## The task
Scan the lines below for the word "however". Copy each line you find it in.

## Entries shown
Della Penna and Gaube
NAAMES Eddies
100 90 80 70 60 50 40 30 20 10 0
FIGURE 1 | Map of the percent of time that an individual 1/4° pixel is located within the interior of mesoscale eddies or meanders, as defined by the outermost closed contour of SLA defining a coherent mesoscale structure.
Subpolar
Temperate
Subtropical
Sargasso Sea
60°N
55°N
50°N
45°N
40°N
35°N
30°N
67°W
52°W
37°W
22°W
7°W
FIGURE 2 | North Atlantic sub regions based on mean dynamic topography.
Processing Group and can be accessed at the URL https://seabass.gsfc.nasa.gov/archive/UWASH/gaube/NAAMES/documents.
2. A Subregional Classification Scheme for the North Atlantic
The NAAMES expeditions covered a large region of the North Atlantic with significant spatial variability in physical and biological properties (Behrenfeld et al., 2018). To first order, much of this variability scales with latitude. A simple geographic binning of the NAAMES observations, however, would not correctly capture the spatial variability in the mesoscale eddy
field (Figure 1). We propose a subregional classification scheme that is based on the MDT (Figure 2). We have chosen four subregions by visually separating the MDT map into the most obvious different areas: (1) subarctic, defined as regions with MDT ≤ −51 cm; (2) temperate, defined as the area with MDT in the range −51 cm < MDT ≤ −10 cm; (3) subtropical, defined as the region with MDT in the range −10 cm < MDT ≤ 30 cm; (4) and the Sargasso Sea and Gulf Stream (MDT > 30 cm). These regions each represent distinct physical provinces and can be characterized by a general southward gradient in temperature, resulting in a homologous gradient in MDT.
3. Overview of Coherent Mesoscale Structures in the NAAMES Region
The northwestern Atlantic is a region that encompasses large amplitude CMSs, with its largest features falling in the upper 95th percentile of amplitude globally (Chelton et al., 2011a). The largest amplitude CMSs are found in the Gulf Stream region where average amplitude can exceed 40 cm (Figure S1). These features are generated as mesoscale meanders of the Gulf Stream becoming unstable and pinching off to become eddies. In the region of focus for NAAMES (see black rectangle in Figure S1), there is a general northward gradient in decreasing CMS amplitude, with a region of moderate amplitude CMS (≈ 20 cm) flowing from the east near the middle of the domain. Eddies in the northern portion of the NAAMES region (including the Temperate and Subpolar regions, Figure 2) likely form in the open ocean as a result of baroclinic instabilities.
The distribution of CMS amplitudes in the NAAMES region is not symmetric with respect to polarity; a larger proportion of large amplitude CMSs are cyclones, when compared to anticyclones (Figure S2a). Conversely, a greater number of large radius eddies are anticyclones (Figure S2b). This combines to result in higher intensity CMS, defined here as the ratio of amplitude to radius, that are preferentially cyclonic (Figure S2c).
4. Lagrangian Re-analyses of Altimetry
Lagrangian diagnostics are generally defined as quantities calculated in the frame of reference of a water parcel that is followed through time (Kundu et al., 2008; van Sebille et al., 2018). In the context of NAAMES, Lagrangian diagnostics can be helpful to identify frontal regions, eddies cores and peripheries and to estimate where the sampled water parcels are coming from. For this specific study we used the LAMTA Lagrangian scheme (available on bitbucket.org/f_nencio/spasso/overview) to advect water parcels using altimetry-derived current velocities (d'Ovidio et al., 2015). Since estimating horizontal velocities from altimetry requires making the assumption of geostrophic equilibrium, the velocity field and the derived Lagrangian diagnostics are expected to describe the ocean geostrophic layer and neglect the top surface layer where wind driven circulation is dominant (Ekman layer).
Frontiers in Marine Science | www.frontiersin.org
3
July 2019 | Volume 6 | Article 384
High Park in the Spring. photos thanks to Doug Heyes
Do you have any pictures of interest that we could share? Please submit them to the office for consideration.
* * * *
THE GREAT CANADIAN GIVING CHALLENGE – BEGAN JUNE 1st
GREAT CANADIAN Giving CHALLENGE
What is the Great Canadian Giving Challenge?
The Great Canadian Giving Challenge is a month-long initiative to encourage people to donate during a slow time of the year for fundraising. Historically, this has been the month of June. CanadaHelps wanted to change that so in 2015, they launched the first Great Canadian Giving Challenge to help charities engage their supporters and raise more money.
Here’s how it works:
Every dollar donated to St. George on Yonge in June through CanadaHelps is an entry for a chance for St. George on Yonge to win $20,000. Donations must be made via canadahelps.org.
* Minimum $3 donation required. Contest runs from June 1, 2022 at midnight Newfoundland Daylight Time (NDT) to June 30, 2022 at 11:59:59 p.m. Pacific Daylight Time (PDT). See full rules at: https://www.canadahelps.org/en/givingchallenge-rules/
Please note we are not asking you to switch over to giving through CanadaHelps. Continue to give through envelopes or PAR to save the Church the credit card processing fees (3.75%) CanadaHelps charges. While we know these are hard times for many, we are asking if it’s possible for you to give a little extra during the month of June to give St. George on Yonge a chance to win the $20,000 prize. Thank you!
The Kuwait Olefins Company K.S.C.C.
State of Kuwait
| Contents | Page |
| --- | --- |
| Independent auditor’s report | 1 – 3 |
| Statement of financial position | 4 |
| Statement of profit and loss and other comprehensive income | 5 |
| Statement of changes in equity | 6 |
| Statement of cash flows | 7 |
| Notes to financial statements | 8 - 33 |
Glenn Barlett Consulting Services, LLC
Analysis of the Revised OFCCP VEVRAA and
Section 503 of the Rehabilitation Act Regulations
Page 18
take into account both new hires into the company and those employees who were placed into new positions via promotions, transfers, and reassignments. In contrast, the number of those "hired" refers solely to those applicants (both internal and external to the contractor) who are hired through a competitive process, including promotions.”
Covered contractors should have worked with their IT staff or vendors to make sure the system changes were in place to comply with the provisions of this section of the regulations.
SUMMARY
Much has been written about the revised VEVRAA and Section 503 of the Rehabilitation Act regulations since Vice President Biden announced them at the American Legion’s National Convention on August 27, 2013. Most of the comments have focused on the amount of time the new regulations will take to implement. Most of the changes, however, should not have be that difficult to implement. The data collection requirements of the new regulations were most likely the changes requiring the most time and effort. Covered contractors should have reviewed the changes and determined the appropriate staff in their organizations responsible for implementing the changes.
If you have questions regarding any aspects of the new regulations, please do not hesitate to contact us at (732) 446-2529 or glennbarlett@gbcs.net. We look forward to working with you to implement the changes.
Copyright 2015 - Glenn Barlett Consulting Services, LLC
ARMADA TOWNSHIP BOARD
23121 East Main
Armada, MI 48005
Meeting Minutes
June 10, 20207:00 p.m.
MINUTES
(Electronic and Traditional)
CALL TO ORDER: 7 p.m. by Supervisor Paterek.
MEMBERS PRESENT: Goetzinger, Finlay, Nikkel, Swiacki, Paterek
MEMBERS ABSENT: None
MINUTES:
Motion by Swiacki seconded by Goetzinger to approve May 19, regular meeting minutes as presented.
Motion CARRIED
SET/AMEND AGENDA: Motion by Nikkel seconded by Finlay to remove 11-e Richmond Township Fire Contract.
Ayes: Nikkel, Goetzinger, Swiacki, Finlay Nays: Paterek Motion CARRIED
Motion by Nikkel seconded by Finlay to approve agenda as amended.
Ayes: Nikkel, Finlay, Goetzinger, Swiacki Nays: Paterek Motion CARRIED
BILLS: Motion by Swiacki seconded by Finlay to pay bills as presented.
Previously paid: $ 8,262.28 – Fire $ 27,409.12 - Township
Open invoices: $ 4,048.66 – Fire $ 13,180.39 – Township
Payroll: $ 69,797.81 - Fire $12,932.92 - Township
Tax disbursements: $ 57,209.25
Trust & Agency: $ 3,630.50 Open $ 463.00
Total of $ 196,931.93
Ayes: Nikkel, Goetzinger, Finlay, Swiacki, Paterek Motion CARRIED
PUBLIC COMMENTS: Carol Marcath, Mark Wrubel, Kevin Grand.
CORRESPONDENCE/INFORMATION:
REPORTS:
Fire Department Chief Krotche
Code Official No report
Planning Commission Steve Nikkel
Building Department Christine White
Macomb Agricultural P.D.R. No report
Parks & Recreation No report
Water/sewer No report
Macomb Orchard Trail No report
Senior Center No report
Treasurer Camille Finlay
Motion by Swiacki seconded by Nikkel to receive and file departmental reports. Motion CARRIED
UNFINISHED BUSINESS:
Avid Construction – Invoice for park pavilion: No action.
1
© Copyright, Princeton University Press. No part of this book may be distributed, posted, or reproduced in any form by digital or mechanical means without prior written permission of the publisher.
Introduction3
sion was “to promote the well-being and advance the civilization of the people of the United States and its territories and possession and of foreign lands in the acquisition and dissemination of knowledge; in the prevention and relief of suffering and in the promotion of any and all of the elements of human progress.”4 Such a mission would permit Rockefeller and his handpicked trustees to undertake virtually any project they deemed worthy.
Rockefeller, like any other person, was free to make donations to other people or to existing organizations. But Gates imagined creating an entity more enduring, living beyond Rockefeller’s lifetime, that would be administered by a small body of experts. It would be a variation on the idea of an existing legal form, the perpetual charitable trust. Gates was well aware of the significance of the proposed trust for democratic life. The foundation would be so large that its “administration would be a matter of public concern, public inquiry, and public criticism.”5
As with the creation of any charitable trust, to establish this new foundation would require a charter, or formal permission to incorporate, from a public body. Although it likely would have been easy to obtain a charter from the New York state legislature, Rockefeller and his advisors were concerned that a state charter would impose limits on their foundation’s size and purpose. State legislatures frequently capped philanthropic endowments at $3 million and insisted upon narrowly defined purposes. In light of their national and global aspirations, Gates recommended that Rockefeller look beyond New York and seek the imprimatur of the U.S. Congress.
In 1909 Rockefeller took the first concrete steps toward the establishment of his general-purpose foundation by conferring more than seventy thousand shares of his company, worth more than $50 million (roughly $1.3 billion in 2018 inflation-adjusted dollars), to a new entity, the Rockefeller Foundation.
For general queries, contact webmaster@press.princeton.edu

## Written solution
The NAAMES expeditions covered a large region of the North Atlantic with significant spatial variability in physical and biological properties (Behrenfeld et al., 2018). To first order, much of this variability scales with latitude. A simple geographic binning of the NAAMES observations, however, would not correctly capture the spatial variability in the mesoscale eddy
Much has been written about the revised VEVRAA and Section 503 of the Rehabilitation Act regulations since Vice President Biden announced them at the American Legion’s National Convention on August 27, 2013. Most of the comments have focused on the amount of time the new regulations will take to implement. Most of the changes, however, should not have be that difficult to implement. The data collection requirements of the new regulations were most likely the changes requiring the most time and effort. Covered contractors should have reviewed the changes and determined the appropriate staff in their organizations responsible for implementing the changes.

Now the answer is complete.